Llevados los anteriores planteamientos al
Derecho, de nuevo, estas tesis han de implicar la necesaria consideración de
que cualquier sistema jurídico que se estime como tal, esto es, como un ordenamiento, un modelo organizado,
armonioso y coherente de normas, ha de contar con un sustento más allá de lo
positivo. Estas leyes universales, ya sean entendidas propiamente como Derecho
Natural, o como un iusmoralismo no iusnaturalista, en el sentido de cambiante
con el propio devenir de los acontecimientos sociales, son la base por la que
los sistemas jurídicos tienen su razón de ser, y obedecen a la consecución de
un fin, que no es otro que la obtención de la verdadera Justicia. Un
ordenamiento jurídico no sustentado en estas premisas, o dispuesto por un poder
que reniegue de ellas, tendrá por tal sólo el nombre, pues ni su apariencia ni
sobre todo sus efectos serán compatibles con el que debe ser su fin. La leyes
incomprensibles, en su redacción y motivos, y los perniciosos resultados de su
aplicación a los hechos que regulan, ponen en evidencia que el redactor de las
mismas es el timonel de un barco sin rumbo, carente de ética y de valores
públicos, sin mapa moral que le haga legislar con el pensamiento puesto en la
sociedad y en el futuro y no en él mismo y en su egoísta presente.

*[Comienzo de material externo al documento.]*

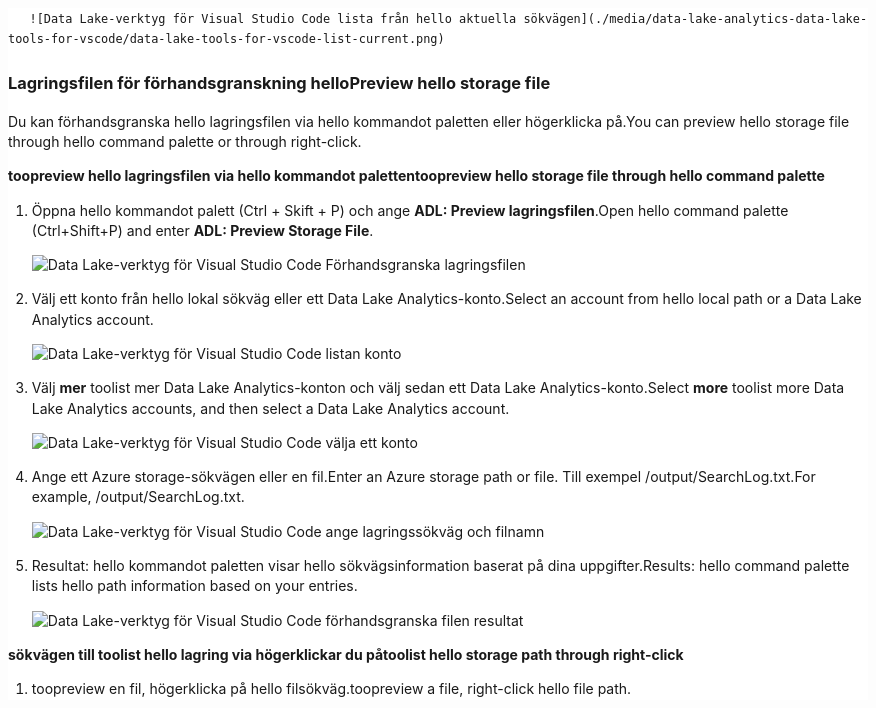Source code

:        ![Data Lake-verktyg för Visual Studio Code lista från hello aktuella sökvägen](./media/data-lake-analytics-data-lake-tools-for-vscode/data-lake-tools-for-vscode-list-current.png)

### <a name="preview-hello-storage-file"></a><span data-ttu-id="ad8cf-322">Lagringsfilen för förhandsgranskning hello</span><span class="sxs-lookup"><span data-stu-id="ad8cf-322">Preview hello storage file</span></span>
<span data-ttu-id="ad8cf-323">Du kan förhandsgranska hello lagringsfilen via hello kommandot paletten eller högerklicka på.</span><span class="sxs-lookup"><span data-stu-id="ad8cf-323">You can preview hello storage file through hello command palette or through right-click.</span></span>

<span data-ttu-id="ad8cf-324">**toopreview hello lagringsfilen via hello kommandot paletten**</span><span class="sxs-lookup"><span data-stu-id="ad8cf-324">**toopreview hello storage file through hello command palette**</span></span>

1.  <span data-ttu-id="ad8cf-325">Öppna hello kommandot palett (Ctrl + Skift + P) och ange **ADL: Preview lagringsfilen**.</span><span class="sxs-lookup"><span data-stu-id="ad8cf-325">Open hello command palette (Ctrl+Shift+P) and enter **ADL: Preview Storage File**.</span></span>

       ![Data Lake-verktyg för Visual Studio Code Förhandsgranska lagringsfilen](./media/data-lake-analytics-data-lake-tools-for-vscode/data-lake-tools-for-vscode-list-preview.png)

2.  <span data-ttu-id="ad8cf-327">Välj ett konto från hello lokal sökväg eller ett Data Lake Analytics-konto.</span><span class="sxs-lookup"><span data-stu-id="ad8cf-327">Select an account from hello local path or a Data Lake Analytics account.</span></span>

       ![Data Lake-verktyg för Visual Studio Code listan konto](./media/data-lake-analytics-data-lake-tools-for-vscode/data-lake-tools-for-vscode-list-account.png)

3.  <span data-ttu-id="ad8cf-329">Välj **mer** toolist mer Data Lake Analytics-konton och välj sedan ett Data Lake Analytics-konto.</span><span class="sxs-lookup"><span data-stu-id="ad8cf-329">Select **more** toolist more Data Lake Analytics accounts, and then select a Data Lake Analytics account.</span></span>

       ![Data Lake-verktyg för Visual Studio Code välja ett konto](./media/data-lake-analytics-data-lake-tools-for-vscode/data-lake-tools-for-vscode-select-adla-account.png)

4.  <span data-ttu-id="ad8cf-331">Ange ett Azure storage-sökvägen eller en fil.</span><span class="sxs-lookup"><span data-stu-id="ad8cf-331">Enter an Azure storage path or file.</span></span> <span data-ttu-id="ad8cf-332">Till exempel /output/SearchLog.txt.</span><span class="sxs-lookup"><span data-stu-id="ad8cf-332">For example, /output/SearchLog.txt.</span></span>

       ![Data Lake-verktyg för Visual Studio Code ange lagringssökväg och filnamn](./media/data-lake-analytics-data-lake-tools-for-vscode/data-lake-tools-for-vscode-input-preview-file.png)

5.  <span data-ttu-id="ad8cf-334">Resultat: hello kommandot paletten visar hello sökvägsinformation baserat på dina uppgifter.</span><span class="sxs-lookup"><span data-stu-id="ad8cf-334">Results: hello command palette lists hello path information based on your entries.</span></span>

       ![Data Lake-verktyg för Visual Studio Code förhandsgranska filen resultat](./media/data-lake-analytics-data-lake-tools-for-vscode/data-lake-tools-for-vscode-preview-results.png)

<span data-ttu-id="ad8cf-336">**sökvägen till toolist hello lagring via högerklickar du på**</span><span class="sxs-lookup"><span data-stu-id="ad8cf-336">**toolist hello storage path through right-click**</span></span>

1.  <span data-ttu-id="ad8cf-337">toopreview en fil, högerklicka på hello filsökväg.</span><span class="sxs-lookup"><span data-stu-id="ad8cf-337">toopreview a file, right-click hello file path.</span></span>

Una relatividad, por lo tanto, también en lo
jurídico: los universales siempre existirán, aunque el legislador transitorio,
desde su recortada y simplista visión, quiera presentar una realidad contraria
a ellos, y pasada su intervención sobre lo positivo, olvidada su triste
injerencia, esos principios esenciales volverán a reclamar su sitio.
"La mente
humana, no importa que tan entrenada esté, no puede abarcar el universo.

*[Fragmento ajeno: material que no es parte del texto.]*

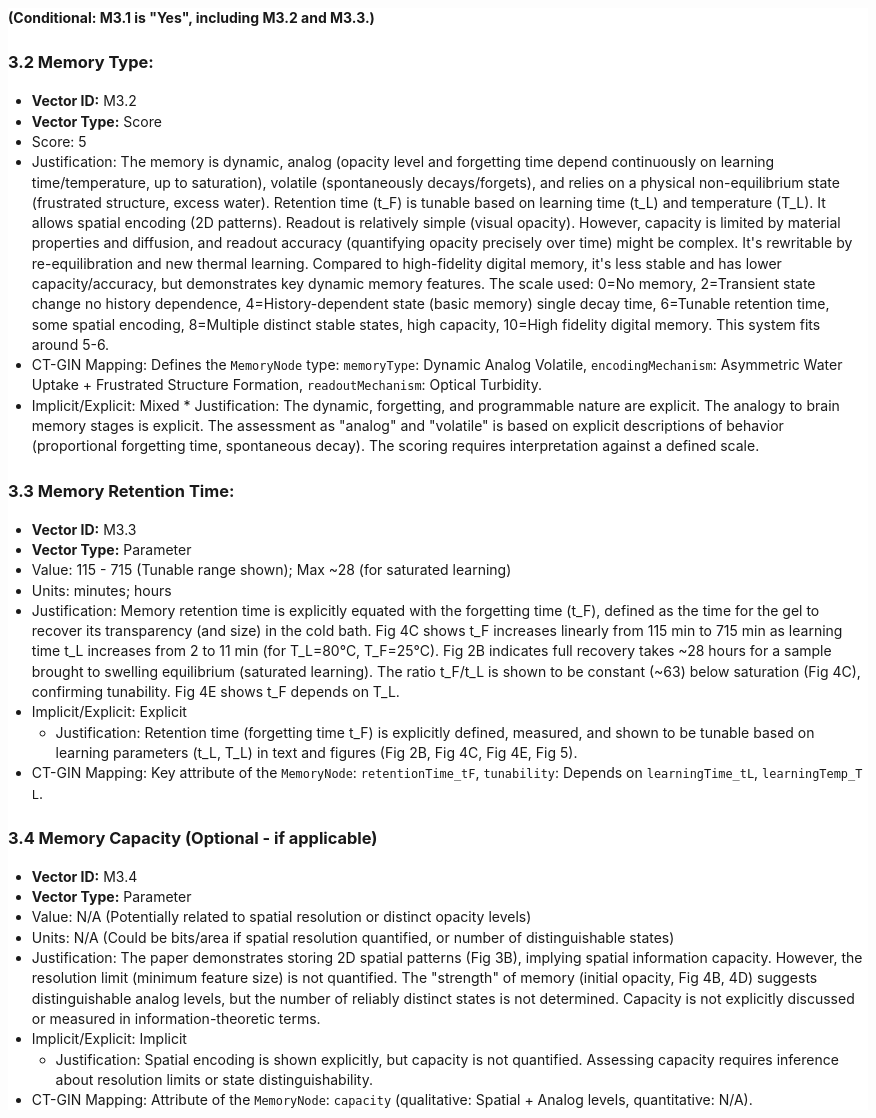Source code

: **(Conditional: M3.1 is "Yes", including M3.2 and M3.3.)**

### **3.2 Memory Type:**

*   **Vector ID:** M3.2
*   **Vector Type:** Score
*   Score: 5
*   Justification: The memory is dynamic, analog (opacity level and forgetting time depend continuously on learning time/temperature, up to saturation), volatile (spontaneously decays/forgets), and relies on a physical non-equilibrium state (frustrated structure, excess water). Retention time (t_F) is tunable based on learning time (t_L) and temperature (T_L). It allows spatial encoding (2D patterns). Readout is relatively simple (visual opacity). However, capacity is limited by material properties and diffusion, and readout accuracy (quantifying opacity precisely over time) might be complex. It's rewritable by re-equilibration and new thermal learning. Compared to high-fidelity digital memory, it's less stable and has lower capacity/accuracy, but demonstrates key dynamic memory features. The scale used: 0=No memory, 2=Transient state change no history dependence, 4=History-dependent state (basic memory) single decay time, 6=Tunable retention time, some spatial encoding, 8=Multiple distinct stable states, high capacity, 10=High fidelity digital memory. This system fits around 5-6.
*   CT-GIN Mapping: Defines the `MemoryNode` type: `memoryType`: Dynamic Analog Volatile, `encodingMechanism`: Asymmetric Water Uptake + Frustrated Structure Formation, `readoutMechanism`: Optical Turbidity.
*    Implicit/Explicit: Mixed
    * Justification: The dynamic, forgetting, and programmable nature are explicit. The analogy to brain memory stages is explicit. The assessment as "analog" and "volatile" is based on explicit descriptions of behavior (proportional forgetting time, spontaneous decay). The scoring requires interpretation against a defined scale.

### **3.3 Memory Retention Time:**

*   **Vector ID:** M3.3
*   **Vector Type:** Parameter
*   Value: 115 - 715 (Tunable range shown); Max ~28 (for saturated learning)
*    Units: minutes; hours
*   Justification: Memory retention time is explicitly equated with the forgetting time (t_F), defined as the time for the gel to recover its transparency (and size) in the cold bath. Fig 4C shows t_F increases linearly from 115 min to 715 min as learning time t_L increases from 2 to 11 min (for T_L=80°C, T_F=25°C). Fig 2B indicates full recovery takes ~28 hours for a sample brought to swelling equilibrium (saturated learning). The ratio t_F/t_L is shown to be constant (~63) below saturation (Fig 4C), confirming tunability. Fig 4E shows t_F depends on T_L.
*    Implicit/Explicit: Explicit
        * Justification: Retention time (forgetting time t_F) is explicitly defined, measured, and shown to be tunable based on learning parameters (t_L, T_L) in text and figures (Fig 2B, Fig 4C, Fig 4E, Fig 5).
*   CT-GIN Mapping: Key attribute of the `MemoryNode`: `retentionTime_tF`, `tunability`: Depends on `learningTime_tL`, `learningTemp_TL`.

### **3.4 Memory Capacity (Optional - if applicable)**

* **Vector ID:** M3.4
* **Vector Type:** Parameter
*  Value: N/A (Potentially related to spatial resolution or distinct opacity levels)
*   Units: N/A (Could be bits/area if spatial resolution quantified, or number of distinguishable states)
*   Justification: The paper demonstrates storing 2D spatial patterns (Fig 3B), implying spatial information capacity. However, the resolution limit (minimum feature size) is not quantified. The "strength" of memory (initial opacity, Fig 4B, 4D) suggests distinguishable analog levels, but the number of reliably distinct states is not determined. Capacity is not explicitly discussed or measured in information-theoretic terms.
*    Implicit/Explicit: Implicit
        *  Justification: Spatial encoding is shown explicitly, but capacity is not quantified. Assessing capacity requires inference about resolution limits or state distinguishability.
*   CT-GIN Mapping: Attribute of the `MemoryNode`: `capacity` (qualitative: Spatial + Analog levels, quantitative: N/A).
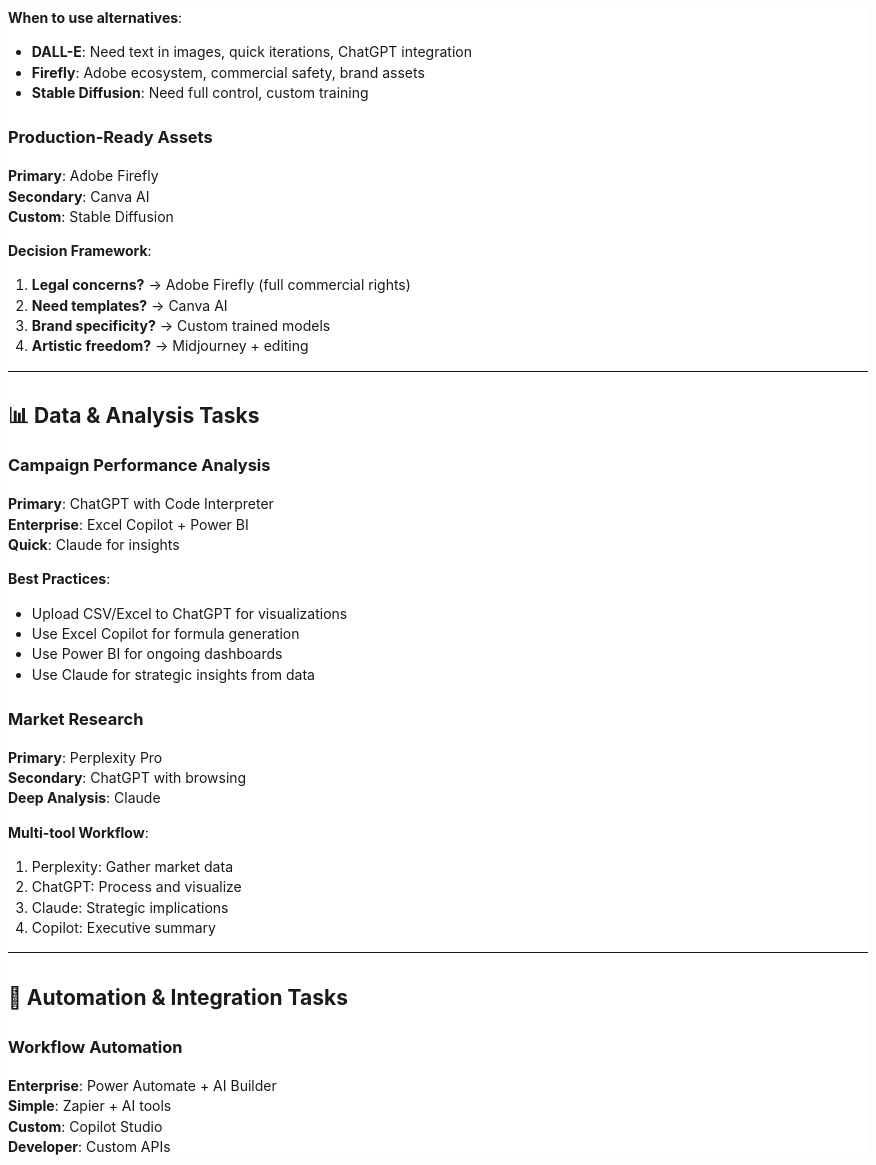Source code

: **When to use alternatives**:
- **DALL-E**: Need text in images, quick iterations, ChatGPT integration
- **Firefly**: Adobe ecosystem, commercial safety, brand assets
- **Stable Diffusion**: Need full control, custom training

### Production-Ready Assets
**Primary**: Adobe Firefly  
**Secondary**: Canva AI  
**Custom**: Stable Diffusion  

**Decision Framework**:
1. **Legal concerns?** → Adobe Firefly (full commercial rights)
2. **Need templates?** → Canva AI
3. **Brand specificity?** → Custom trained models
4. **Artistic freedom?** → Midjourney + editing

---

## 📊 Data & Analysis Tasks

### Campaign Performance Analysis
**Primary**: ChatGPT with Code Interpreter  
**Enterprise**: Excel Copilot + Power BI  
**Quick**: Claude for insights  

**Best Practices**:
- Upload CSV/Excel to ChatGPT for visualizations
- Use Excel Copilot for formula generation
- Use Power BI for ongoing dashboards
- Use Claude for strategic insights from data

### Market Research
**Primary**: Perplexity Pro  
**Secondary**: ChatGPT with browsing  
**Deep Analysis**: Claude  

**Multi-tool Workflow**:
1. Perplexity: Gather market data
2. ChatGPT: Process and visualize
3. Claude: Strategic implications
4. Copilot: Executive summary

---

## 🤖 Automation & Integration Tasks

### Workflow Automation
**Enterprise**: Power Automate + AI Builder  
**Simple**: Zapier + AI tools  
**Custom**: Copilot Studio  
**Developer**: Custom APIs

Estamos en la posición del niño pequeño que entra a una inmensa biblioteca con
cientos de libros de diferentes lenguas. El niño sabe que alguien debe de haber
escrito esos libros. No sabe cómo o quién. No entiende los idiomas en los que
esos libros fueron escritos. El niño percibe un plan definido en el arreglo de
los libros, un orden misterioso, el cual no comprende, sólo sospecha. Esa, me
parece, es la actitud de la mente humana, incluso la más grande y culta, en
torno a Dios. Vemos un universo maravillosamente arreglado, que obedece ciertas
leyes, pero apenas entendemos esas leyes. Nuestras mentes limitadas no pueden
aprehender la fuerza misteriosa que mueve a las constelaciones.”
"La ciencia
sin religión está coja, y la religión sin ciencia está ciega."
“Todo lo que
puedas imaginar, la naturaleza lo ha creado ya.”